- [Study text]

• • • • •

First, clone the repo with git clone https://github.com/Computational-Plant-Science/plantit-cli.git.

Create a Python3 virtual environment, e.g. python3 -m venv venv, then install plantit and core dependencies with pip install .. Install testing and linting dependencies as well with `pip install ".[test]".

Tests

The tests can be run from the project root with pytest (or python3 -m pytest). Use -v for verbose mode and -n auto to run them in parallel on as many cores as your machine will spare.

Note: some tests required the CYVERSE_USERNAME and CYVERSE_PASSWORD environment variables. You can set these manually or put them in a .env file in the project root — pytest-dotenv will detect them in the latter case. Test cases will use this CyVerse account and its associated data store as a test environment. Each test case isolates its workspace to a folder named by GUID.

Markers

The full test suite should take 5-10 minutes to run, depending on the delay configured to allow the CyVerse Data Store to become consistent. This is 10 seconds per write operation, by default.

Note: The CyVerse data store is not immediately consistent and write operations may take some time to be reflected in subsequent reads. Tests must wait some unknown amount of time to allow the Data Store to update its internal state. If tests begin to fail intermittently, the DEFAULT_SLEEP variable in plantit/terrain/tests/conftest.py may need to be increased.

A fast subset of the tests can be run with pytest -S (short for --smoke). The smoke tests should complete in under a minute.

• • • • •

- [Entries supplied]
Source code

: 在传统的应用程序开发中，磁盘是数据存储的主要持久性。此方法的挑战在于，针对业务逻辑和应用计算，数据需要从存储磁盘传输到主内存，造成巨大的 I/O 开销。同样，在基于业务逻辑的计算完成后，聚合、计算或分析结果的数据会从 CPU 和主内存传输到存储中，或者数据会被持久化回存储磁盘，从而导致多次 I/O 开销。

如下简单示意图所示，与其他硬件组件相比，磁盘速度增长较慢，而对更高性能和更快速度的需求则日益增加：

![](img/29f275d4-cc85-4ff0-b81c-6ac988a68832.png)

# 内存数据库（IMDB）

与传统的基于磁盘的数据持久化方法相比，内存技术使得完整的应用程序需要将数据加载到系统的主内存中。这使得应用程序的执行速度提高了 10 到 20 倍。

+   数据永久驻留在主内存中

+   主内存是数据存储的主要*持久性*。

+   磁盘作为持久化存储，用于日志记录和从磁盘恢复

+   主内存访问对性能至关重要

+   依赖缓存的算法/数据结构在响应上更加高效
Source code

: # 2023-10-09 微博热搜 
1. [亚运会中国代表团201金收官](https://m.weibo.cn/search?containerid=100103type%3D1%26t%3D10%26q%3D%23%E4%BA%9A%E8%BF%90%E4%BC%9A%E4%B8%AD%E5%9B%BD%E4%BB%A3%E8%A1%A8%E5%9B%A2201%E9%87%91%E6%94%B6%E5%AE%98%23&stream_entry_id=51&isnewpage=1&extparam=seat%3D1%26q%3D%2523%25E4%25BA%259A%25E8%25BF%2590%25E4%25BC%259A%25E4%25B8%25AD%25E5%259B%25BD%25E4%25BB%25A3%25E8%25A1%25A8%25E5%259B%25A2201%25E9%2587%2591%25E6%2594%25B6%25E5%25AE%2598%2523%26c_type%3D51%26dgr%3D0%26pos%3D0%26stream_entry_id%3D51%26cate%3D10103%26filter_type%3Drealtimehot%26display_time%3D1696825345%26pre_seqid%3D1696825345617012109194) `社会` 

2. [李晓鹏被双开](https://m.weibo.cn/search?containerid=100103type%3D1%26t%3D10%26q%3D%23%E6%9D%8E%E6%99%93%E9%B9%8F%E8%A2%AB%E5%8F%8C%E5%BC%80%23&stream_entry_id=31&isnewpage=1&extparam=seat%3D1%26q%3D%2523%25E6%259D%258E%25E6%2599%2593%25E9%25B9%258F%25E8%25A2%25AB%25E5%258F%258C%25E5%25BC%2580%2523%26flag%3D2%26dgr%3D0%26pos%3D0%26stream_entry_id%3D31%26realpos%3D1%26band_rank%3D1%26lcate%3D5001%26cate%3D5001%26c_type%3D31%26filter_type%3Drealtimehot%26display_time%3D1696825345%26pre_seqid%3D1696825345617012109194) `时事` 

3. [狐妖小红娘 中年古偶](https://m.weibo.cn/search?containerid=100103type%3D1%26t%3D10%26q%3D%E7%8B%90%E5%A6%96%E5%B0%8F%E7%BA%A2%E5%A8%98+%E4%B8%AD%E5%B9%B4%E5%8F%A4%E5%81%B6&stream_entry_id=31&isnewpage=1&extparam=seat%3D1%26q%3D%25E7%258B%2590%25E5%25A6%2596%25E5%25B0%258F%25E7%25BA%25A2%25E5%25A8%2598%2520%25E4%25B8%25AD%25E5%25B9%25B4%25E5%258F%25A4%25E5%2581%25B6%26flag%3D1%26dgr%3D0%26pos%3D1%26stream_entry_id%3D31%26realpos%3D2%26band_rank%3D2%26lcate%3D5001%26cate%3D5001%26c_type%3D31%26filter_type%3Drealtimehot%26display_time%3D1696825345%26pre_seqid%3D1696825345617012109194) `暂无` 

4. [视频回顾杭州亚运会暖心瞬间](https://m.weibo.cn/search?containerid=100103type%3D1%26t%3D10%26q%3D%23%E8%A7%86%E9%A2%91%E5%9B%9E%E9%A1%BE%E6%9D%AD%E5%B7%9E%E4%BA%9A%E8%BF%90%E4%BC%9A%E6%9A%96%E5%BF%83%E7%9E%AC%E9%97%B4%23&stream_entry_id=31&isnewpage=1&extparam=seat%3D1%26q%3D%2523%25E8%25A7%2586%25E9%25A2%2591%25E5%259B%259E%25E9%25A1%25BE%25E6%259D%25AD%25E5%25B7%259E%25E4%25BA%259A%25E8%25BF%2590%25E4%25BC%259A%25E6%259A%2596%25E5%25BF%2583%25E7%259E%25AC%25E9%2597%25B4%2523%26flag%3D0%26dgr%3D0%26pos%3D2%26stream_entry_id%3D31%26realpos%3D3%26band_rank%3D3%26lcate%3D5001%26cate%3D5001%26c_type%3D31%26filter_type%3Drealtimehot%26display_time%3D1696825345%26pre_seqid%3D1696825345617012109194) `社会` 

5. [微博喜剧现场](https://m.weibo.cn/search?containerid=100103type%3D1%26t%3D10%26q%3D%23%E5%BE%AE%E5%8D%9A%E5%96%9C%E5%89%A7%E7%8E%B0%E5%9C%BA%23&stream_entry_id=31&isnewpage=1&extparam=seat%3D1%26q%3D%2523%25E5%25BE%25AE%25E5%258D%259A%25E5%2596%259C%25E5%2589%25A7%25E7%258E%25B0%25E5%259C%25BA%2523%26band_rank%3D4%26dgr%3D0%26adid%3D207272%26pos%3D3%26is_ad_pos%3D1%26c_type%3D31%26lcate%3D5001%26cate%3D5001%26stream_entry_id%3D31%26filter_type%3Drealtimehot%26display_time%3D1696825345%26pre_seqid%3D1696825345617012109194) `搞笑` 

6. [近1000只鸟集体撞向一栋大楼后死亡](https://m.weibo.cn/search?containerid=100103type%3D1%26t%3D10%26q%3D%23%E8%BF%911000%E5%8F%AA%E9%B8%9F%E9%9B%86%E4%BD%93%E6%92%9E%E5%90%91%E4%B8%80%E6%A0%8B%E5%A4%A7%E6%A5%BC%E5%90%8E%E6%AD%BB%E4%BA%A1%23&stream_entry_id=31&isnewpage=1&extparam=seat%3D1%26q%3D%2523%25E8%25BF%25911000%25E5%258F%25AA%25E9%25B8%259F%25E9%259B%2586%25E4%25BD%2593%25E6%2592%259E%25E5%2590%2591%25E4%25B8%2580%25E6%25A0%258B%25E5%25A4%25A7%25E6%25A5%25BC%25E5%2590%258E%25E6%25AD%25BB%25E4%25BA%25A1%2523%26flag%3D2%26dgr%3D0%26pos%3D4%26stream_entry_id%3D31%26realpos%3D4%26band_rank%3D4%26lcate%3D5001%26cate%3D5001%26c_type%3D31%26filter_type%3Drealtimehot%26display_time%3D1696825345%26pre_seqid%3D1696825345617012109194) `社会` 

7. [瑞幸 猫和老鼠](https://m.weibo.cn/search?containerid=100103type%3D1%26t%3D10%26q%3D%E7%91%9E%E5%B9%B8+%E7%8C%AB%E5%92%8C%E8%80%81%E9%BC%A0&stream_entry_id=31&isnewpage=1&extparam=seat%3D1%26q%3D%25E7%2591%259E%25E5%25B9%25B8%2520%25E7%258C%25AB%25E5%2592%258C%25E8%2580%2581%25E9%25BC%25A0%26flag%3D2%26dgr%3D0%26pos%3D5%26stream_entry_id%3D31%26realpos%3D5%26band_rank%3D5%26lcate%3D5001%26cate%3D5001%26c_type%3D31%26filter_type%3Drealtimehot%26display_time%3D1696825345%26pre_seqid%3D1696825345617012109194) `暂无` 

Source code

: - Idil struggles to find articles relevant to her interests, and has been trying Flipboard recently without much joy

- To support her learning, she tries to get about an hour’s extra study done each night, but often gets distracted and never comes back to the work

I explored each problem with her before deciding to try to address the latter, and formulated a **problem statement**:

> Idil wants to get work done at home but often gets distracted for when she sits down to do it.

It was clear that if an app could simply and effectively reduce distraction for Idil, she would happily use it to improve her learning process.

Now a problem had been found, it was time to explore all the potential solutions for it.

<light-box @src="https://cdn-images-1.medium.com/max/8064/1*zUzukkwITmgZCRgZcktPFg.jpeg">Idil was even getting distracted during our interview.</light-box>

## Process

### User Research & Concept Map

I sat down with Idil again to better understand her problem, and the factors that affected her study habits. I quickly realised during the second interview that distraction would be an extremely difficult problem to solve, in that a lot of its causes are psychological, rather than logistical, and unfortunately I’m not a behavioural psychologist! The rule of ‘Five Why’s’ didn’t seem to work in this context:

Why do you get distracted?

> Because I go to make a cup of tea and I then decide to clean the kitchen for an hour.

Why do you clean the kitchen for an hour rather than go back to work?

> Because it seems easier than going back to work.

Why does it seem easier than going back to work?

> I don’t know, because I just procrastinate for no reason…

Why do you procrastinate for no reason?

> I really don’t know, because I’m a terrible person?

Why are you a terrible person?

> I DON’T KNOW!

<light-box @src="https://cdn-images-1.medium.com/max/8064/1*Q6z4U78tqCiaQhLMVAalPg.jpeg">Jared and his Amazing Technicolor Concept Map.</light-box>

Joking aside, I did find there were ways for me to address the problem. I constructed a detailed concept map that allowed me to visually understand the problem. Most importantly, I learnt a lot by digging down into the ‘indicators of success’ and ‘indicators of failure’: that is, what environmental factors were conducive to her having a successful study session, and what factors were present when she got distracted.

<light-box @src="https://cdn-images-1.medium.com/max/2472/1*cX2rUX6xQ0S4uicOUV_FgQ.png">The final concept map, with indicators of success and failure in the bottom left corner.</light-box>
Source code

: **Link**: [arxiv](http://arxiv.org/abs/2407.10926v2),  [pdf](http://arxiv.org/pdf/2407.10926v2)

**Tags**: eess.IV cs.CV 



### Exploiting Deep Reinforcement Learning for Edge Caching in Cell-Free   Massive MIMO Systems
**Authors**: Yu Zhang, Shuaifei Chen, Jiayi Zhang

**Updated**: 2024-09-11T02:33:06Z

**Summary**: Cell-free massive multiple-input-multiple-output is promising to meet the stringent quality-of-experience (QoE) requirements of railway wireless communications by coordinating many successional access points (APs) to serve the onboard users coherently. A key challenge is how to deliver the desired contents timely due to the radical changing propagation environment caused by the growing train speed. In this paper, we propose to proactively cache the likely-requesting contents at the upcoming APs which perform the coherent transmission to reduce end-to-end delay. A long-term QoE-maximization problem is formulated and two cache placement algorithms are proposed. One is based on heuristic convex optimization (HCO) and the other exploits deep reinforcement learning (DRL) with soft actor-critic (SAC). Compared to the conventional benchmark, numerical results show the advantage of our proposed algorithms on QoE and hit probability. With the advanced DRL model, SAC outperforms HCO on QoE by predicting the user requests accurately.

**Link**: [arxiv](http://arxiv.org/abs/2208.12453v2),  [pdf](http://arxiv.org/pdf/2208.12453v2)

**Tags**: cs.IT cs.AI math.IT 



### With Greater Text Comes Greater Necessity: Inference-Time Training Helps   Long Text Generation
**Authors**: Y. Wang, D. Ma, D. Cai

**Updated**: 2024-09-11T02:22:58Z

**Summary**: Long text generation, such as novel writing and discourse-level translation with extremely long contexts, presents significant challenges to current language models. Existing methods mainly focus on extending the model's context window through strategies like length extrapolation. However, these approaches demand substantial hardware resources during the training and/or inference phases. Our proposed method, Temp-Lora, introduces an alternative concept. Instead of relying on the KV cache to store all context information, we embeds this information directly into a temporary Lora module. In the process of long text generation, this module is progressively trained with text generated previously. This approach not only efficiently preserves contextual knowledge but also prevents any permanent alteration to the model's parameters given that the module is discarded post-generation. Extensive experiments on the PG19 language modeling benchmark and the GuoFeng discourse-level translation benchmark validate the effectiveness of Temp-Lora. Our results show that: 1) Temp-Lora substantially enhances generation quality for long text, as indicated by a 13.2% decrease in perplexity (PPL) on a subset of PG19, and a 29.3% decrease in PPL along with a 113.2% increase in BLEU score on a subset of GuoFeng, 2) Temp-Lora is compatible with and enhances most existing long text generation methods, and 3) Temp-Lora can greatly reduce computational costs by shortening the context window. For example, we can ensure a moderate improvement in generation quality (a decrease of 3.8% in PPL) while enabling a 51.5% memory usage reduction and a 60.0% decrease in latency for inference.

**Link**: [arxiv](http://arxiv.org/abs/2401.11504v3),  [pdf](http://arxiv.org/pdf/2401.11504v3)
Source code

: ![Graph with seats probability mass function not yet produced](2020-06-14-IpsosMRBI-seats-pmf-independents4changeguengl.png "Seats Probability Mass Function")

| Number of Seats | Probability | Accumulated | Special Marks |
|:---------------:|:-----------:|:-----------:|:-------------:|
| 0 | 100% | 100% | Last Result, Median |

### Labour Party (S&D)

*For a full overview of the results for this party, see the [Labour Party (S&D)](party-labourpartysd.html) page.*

• • • • •

- [Exercise tasks]
(a) Can you turn the paragraph in the plantit-cli testing notes that begins "Note: The CyVerse data store is not immediately consistent" into a short bulleted list that keeps its main facts?
(b) Would you retype everything in the plantit-cli testing notes from "Note: some tests" down to "named by GUID.", word for word?

- [Exercise responses]
(a)
- The CyVerse Data Store is not immediately consistent, so write operations may take some time to appear in later reads.
- Tests must wait an unknown amount of time for the Data Store to update its internal state.
- If tests begin failing intermittently, the DEFAULT_SLEEP variable in plantit/terrain/tests/conftest.py may need to be increased.

(b)
Note: some tests required the CYVERSE_USERNAME and CYVERSE_PASSWORD environment variables. You can set these manually or put them in a .env file in the project root — pytest-dotenv will detect them in the latter case. Test cases will use this CyVerse account and its associated data store as a test environment. Each test case isolates its workspace to a folder named by GUID.